From the point of view of the economic lobby, a restrained increase in private consumer spending, which according to the forecast will only increase by 0.5 percent this year, should contribute to the hesitant development. In 2022, an increase of 4.3 percent was achieved. The fact that, according to the DIHK, the inflation rate this year at 6.0 percent should still be well above the target of 2.0 percent set by the European Central Bank for the euro zone should contribute to the consumer's reluctance to buy.

Reluctance to shop in view of inflation and other problems: shopping arcade in Hamburg

There is a dramatic shortage of skilled workers, especially in the service sector< /h2>

As at the beginning of the year, 34 percent of the companies in the DIHK survey rate their situation as good. 51 percent rate their current business situation as satisfactory. 15 percent of the companies describe their situation as bad. The resulting balance of “good” and “bad” answers remains the same at 19 points and slightly below the long-term average of 21 points.

62 percent indicated a shortage of skilled workers as a risk, according to the DIHK that was two percentage points more and thus a maximum value that had only been reached once in autumn 2018. In the service sector, a shortage of skilled workers was even named as the greatest risk. “In view of the aging of society, the lack of qualified workers will remain one of the main structural challenges for companies in the future,” explained Nothnagel.

Labor costs also became more of a focus for companies. 53 percent named this as a business risk, an increase of four percentage points since the beginning of the year. According to the survey, this was particularly true for sectors in which below-average wages are paid and which lost a lot of staff during the pandemic: for example for the catering trade with 73 percent or the taxi trade with 67 percent.

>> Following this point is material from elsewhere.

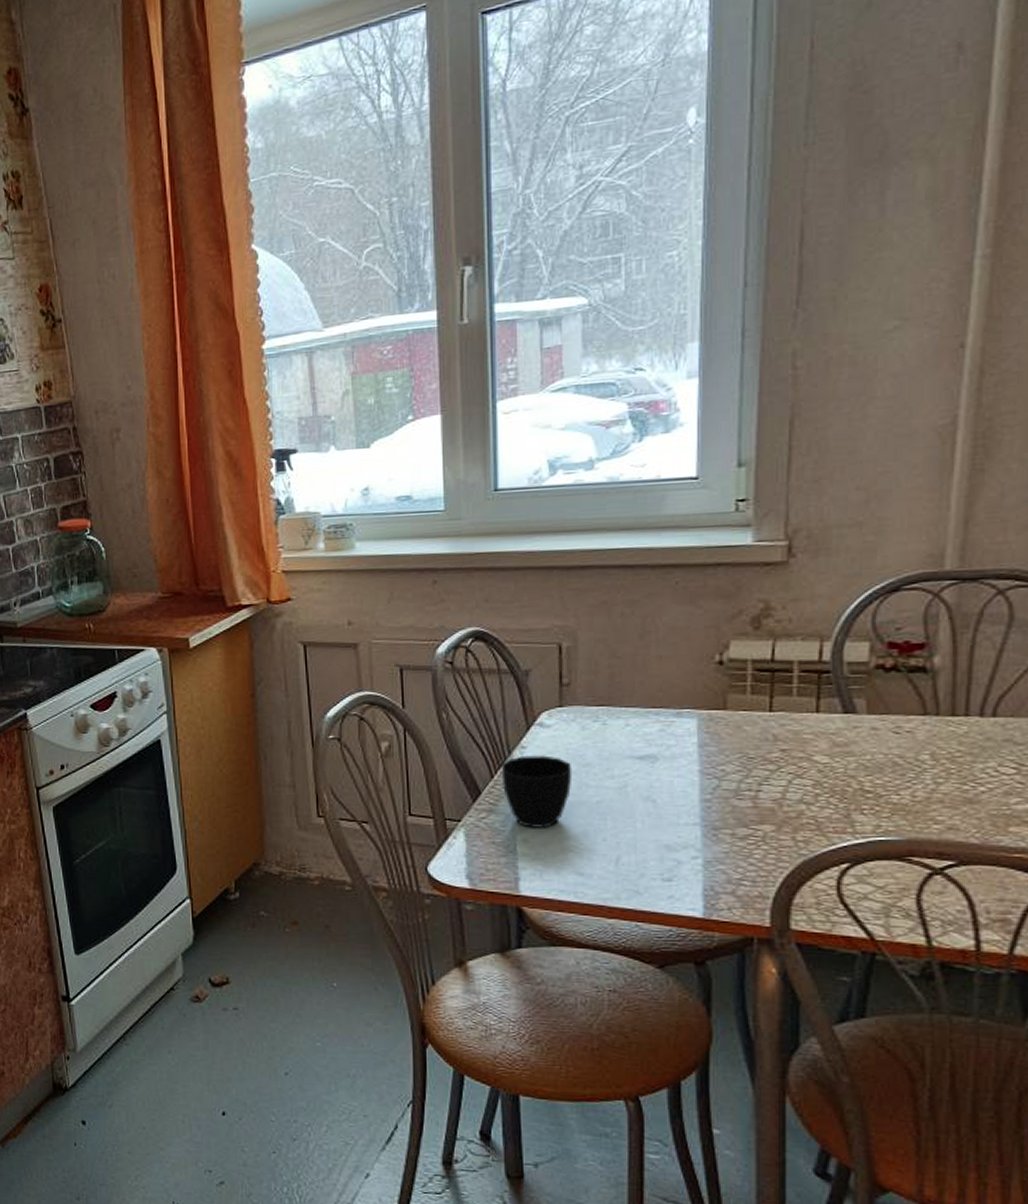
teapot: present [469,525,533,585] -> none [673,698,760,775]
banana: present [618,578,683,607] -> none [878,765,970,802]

The business expectations would have brightened a bit, but were still very cautious, it said. The difference between good and bad expectations has increased from minus 14 points to minus five points – the long-term average was plus five. More companies are still pessimistic than optimistic. “The reason for the slight improvement is that energy prices have stabilized and even fallen recently,” explained Nothnagel. In addition, the supply bottlenecks decreased. He called for the location conditions to be strengthened through new impetus for private investment and infrastructure expansion. Planning processes would have to be accelerated.